Step forward, corporate performance management
A more optimized way would also make the consolidation process a lot easier, which as noted above had historically been outsourced to third parties.
In the CFO’s world, consolidation is the process of combining financial data from several business entities and rolling it up to your one parent company.
In his first couple of years in post, Lawler saw how inefficient the then-Sandals way of doing this was.
As you go through this process with so many entities you recognize that there's gaps and holes and people do things differently. The consolidation process was an absolute nightmare, was run externally by external accounting firms, and just very haphazard across the group. Trying to standardize the whole process across the group was a big driver.
Lawler’s chosen partner in the rationalization of his organization’s core back office processes is corporate performance management (CPM) software specialist OneStream Software.
Lawler says he was attracted to a CPM approach as he liked the idea of a product with different modules rather than a set of separate ones as Sandals had been trying to make work.
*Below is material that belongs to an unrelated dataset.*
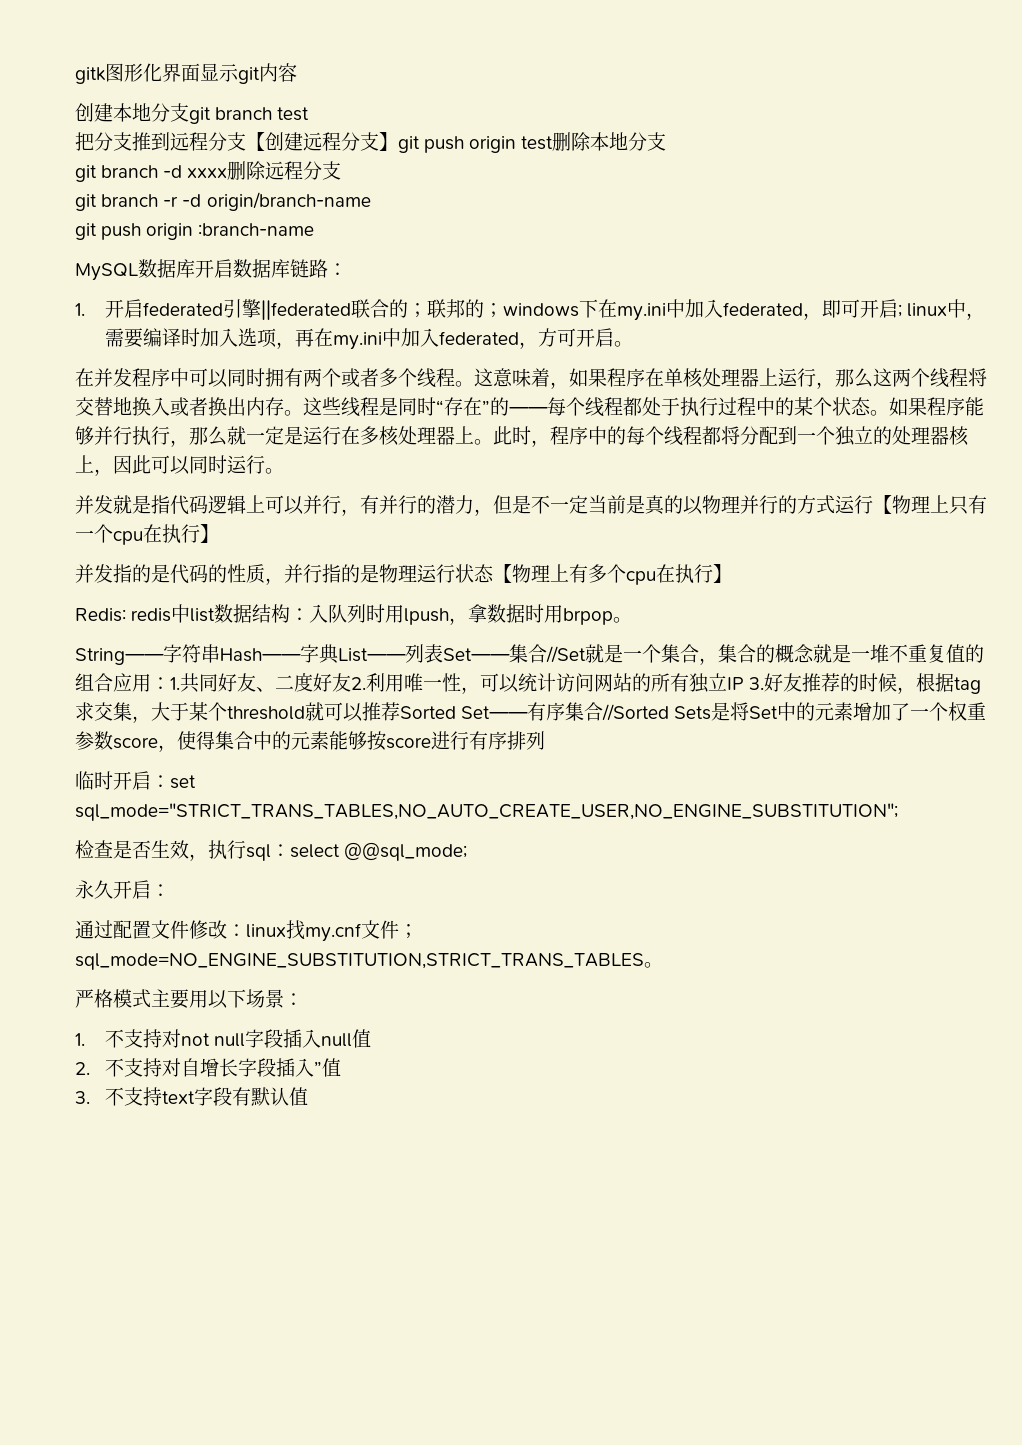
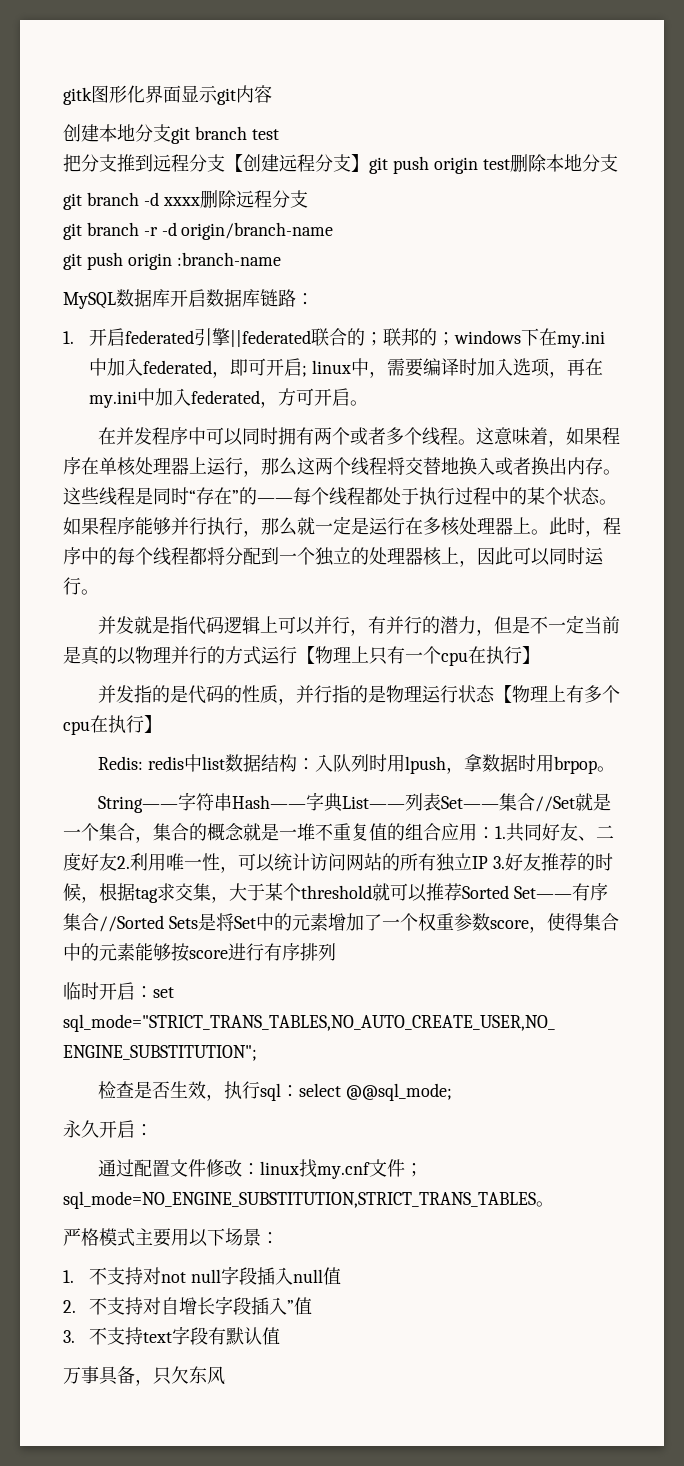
(308, 1096) none -> [63,1366,225,1386] // 万事具备，只欠东风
He also liked the idea of his new system being a fully encrypted solution delivered over the cloud.
Like I said, we are a family-run business and so we always had our own databases, our own servers, and so on. They were always all backed up, but they were in one location so at the end of the day you're still vulnerable.
Now, with cloud we can go with the latest technology that’s totally secure. Since we started, apart from maintenance messages that it’s going to be taken down for an upgrade, we’ve had no downtime at all. And it gives me what I wanted - everything running off one database and only ever one source of the truth.
Live for 14 months after being implemented by an IT services company called Riveron Consulting, Lawler says the system has met all his original project aims.
To take just the consolidation side, that we could only do once at year end but now we can do it monthly and have completely taken out the external cost of doing that.
There's no point in waiting for six months after the year to try and start your consolidation process and get a report from some external auditor; you need to know throughout the year so that people can actually run the business on the data that's going to tie back to your year-end reporting.
Beyond that, he says, reports are standard and consolidated from the top down, and budgeting and forecasting processes now get done live on the system.
Finance did not have CPM in time to use it for its full budget for 2024 but is currently using it for all strategy and process, which is done on a quarterly basis.
Currently, Sandals has 50 users of the new system across the group: 40 in Finance and 10 for reporting.
But that’s just the start, as Lawler’s vision is to get every Sandals or Beaches restaurant and bar manager live data at their fingertips to make their jobs easier and make decisions on live, not historical, data.
Next up, Lawler plans to turn on more modules in the system - starting with workforce planning for the group’s 18,000 staff, tax, ESG reporting, and possibly asset management.
Summing up his move to a single source of accounting truth, for Lawler, he says:
This is about us serving our internal customers better—giving them a better working environment and also making us operate much more consistently.